No less important are the non-environmental threats to human societies in the form of widespread poverty and hunger, alienation, violence and terrorism – and, not least, increasingly frequent, ever more serious and far-reaching financial and economic breakdowns – further intensifying human insecurity.

Over the nearly 40 years that have elapsed since the United Nations Conference on the Human Environment took place in Stockholm in 1972, numerous global summits and major conferences have taken place, each trying to find technical, financial and political solutions to such issues, as new ones seem to mushroom out on the international community year by year.

It is to the credit of national governments that they have made some attempt to address these issues in successive negotiating processes.  However, the lack of success, overall, suggests that there are some basic flaws in these processes.

From the vantage point of systems science, one basic flaw seems to be the strategy adopted in almost all international negotiations, of dealing with a single issue at a time. Clearly, this is a simpler device with which governments are much more comfortable and their specialized advisors are at much greater ease.

But looking at the history of environmental negotiations, one is struck by the constancy of this approach, even when it is demonstrably not capable of delivering the results needed. Could it be that this myopic stance is a result of the “salami tactics” adopted by the dominant participants who guide the definition of the problem, set the agenda, specify the rules of debate, work out the plans of action – all the while restricting all discussion strictly to the one issue at hand?

The systems view is entirely alien to the current negotiations – it is in fact discouraged by the dominant players, who have played the single-issue, focus and compartmentalize game (a sophisticated version of the “divide and rule” approach of erstwhile colonial empires) on all environmental issues, ever since Stockholm.

Indeed, precisely the same approach has been extensively used throughout the 60 years since the UN and Bretton Woods institutions were set up in areas as diverse as global economic and financial issues, trade, commodities, etc. Does this consistent pattern of suppressing discussion of meaningful potential solutions amount to a conflict of interest on a worldwide scale; could it be a tactic by powerful players to bias the rules of the international game in their own favour at the expense of the global good?

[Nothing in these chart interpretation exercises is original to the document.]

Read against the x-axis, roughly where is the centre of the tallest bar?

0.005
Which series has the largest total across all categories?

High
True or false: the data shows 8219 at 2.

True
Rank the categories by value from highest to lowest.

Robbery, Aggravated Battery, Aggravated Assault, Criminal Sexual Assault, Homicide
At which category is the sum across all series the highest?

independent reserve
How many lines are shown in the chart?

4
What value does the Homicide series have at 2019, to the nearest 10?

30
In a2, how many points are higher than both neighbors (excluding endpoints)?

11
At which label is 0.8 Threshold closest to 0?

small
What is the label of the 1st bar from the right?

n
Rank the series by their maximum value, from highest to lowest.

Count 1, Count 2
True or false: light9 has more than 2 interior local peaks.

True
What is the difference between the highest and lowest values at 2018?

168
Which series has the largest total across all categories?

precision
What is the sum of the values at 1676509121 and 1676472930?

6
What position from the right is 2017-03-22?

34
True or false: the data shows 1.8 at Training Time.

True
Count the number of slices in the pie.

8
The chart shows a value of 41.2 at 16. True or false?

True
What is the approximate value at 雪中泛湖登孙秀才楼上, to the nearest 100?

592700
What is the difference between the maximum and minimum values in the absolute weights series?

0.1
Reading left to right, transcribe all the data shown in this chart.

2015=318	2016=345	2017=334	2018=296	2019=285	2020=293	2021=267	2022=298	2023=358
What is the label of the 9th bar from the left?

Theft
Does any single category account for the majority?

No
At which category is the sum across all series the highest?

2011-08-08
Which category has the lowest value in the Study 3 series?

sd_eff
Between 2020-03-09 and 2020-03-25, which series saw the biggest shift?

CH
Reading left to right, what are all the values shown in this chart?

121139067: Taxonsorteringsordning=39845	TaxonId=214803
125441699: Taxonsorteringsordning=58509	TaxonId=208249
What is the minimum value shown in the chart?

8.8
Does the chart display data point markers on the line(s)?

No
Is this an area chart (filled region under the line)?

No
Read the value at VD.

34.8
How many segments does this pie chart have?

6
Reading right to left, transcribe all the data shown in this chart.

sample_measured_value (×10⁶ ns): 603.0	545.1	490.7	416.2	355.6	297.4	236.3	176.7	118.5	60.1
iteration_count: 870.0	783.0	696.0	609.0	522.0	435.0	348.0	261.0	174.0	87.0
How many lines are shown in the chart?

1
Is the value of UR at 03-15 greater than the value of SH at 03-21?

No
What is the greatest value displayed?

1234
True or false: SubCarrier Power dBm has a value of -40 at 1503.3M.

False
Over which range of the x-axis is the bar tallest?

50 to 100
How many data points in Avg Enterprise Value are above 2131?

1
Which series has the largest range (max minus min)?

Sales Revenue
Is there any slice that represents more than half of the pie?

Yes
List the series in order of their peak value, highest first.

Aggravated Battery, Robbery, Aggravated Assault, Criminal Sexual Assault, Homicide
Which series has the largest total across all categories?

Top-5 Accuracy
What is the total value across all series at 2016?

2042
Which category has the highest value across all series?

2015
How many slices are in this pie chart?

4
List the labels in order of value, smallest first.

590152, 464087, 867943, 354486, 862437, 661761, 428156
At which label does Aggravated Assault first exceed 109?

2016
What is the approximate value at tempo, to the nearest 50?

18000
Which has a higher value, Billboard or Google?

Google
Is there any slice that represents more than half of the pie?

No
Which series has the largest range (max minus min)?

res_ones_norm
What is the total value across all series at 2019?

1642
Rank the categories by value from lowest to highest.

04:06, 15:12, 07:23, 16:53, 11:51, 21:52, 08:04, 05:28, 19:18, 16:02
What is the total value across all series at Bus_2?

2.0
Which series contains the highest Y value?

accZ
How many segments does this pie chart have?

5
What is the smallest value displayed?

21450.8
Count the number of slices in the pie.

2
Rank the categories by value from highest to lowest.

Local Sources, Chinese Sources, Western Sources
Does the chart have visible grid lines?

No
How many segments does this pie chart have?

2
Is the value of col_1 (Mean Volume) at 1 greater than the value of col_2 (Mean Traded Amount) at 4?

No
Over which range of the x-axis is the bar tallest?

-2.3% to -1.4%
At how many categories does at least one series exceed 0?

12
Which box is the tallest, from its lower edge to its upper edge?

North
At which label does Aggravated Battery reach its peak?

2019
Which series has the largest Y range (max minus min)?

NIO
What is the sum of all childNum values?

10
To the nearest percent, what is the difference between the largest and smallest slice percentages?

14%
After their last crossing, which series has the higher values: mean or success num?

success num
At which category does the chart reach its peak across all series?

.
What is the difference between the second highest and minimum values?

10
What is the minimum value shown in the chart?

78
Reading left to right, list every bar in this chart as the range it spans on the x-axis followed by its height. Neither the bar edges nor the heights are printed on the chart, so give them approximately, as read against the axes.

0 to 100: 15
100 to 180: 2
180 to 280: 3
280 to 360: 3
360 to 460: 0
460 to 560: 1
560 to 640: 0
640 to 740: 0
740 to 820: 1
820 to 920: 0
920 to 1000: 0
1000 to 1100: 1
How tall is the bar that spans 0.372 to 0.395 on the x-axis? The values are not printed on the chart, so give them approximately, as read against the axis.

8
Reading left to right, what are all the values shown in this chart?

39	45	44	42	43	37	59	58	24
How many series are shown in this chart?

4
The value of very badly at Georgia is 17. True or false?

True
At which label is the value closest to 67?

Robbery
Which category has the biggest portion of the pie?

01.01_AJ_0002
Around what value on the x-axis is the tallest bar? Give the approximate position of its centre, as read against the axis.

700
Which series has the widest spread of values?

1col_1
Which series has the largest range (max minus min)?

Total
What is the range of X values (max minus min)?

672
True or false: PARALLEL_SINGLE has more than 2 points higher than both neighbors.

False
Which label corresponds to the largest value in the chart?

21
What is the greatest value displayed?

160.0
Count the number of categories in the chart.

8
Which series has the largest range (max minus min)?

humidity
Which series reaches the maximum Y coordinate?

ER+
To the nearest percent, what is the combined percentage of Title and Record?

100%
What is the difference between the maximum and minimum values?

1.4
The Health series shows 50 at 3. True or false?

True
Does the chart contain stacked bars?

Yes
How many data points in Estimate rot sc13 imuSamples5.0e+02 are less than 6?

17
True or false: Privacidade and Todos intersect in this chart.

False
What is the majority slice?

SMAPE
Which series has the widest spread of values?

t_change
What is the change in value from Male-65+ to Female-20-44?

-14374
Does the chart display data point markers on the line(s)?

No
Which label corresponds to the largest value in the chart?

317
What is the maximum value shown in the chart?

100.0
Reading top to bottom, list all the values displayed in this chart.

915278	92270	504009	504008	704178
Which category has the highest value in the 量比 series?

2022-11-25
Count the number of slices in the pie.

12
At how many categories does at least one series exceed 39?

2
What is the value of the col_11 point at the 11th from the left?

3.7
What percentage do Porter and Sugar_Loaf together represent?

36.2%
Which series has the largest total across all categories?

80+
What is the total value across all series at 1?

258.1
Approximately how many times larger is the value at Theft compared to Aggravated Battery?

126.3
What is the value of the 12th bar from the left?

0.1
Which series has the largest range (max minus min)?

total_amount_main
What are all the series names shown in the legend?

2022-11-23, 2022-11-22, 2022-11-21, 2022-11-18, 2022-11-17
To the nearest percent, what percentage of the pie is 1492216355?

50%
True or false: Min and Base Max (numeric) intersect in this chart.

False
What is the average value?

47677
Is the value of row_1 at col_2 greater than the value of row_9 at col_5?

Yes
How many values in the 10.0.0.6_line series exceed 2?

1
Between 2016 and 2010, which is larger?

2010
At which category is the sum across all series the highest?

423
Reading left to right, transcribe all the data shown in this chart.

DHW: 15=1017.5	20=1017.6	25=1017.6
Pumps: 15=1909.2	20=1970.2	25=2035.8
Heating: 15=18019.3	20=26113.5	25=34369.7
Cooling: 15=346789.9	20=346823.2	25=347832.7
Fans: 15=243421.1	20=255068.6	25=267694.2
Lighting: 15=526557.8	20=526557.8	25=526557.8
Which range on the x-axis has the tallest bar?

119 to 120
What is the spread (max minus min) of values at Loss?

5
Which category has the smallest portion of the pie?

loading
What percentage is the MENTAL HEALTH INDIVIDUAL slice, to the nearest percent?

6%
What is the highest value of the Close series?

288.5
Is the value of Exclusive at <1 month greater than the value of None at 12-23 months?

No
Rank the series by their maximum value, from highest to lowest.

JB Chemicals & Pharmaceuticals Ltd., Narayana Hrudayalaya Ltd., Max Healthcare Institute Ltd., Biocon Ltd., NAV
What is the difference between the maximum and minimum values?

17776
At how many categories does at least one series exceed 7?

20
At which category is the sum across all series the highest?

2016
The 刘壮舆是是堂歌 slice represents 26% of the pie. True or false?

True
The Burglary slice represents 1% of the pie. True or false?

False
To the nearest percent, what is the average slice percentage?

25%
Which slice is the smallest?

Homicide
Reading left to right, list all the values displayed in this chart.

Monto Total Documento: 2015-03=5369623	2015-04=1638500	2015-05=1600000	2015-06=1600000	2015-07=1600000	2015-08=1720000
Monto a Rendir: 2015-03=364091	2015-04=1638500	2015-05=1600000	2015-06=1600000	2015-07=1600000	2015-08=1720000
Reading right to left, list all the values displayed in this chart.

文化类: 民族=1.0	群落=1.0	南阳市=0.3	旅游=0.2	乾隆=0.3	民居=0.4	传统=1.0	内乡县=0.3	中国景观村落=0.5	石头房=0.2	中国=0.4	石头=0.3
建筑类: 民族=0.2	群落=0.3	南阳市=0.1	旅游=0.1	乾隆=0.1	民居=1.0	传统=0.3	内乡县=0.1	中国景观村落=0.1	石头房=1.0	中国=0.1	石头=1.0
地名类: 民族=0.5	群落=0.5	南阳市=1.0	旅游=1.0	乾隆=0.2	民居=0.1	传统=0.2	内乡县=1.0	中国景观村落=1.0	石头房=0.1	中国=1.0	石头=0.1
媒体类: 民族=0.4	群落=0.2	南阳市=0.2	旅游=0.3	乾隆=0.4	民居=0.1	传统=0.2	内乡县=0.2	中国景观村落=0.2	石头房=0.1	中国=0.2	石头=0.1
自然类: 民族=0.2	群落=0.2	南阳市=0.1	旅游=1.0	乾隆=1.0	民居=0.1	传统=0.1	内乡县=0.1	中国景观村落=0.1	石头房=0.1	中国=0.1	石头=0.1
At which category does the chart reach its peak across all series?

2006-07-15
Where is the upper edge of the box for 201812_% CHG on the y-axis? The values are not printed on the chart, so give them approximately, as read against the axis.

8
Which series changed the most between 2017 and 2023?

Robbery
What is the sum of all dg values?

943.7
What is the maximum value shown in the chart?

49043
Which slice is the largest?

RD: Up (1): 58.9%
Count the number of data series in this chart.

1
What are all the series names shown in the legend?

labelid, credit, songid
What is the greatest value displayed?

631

At this event, we hope to gather leaders from the fields of environment, conservation and development to take a systems view in exploring the interlinkages between climate change, biodiversity, hunger and poverty. Specifically, we will explore how large-scale efforts to reduce greenhouse gas emissions, protect biodiversity, manage energy and water resources and alleviate poverty can be designed to mutually reinforce each other.

More generally, we will look at why the primary focus is always on technology and efficiency.  Why are solutions based on reviving nature, changing consumption patterns and, perhaps most important, accelerating the demographic transition through more rapid and equitable development not considered as legitimate?

* Ashok Khosla, Chairman, Development Alternatives and President, IUCN and The Club of Rome.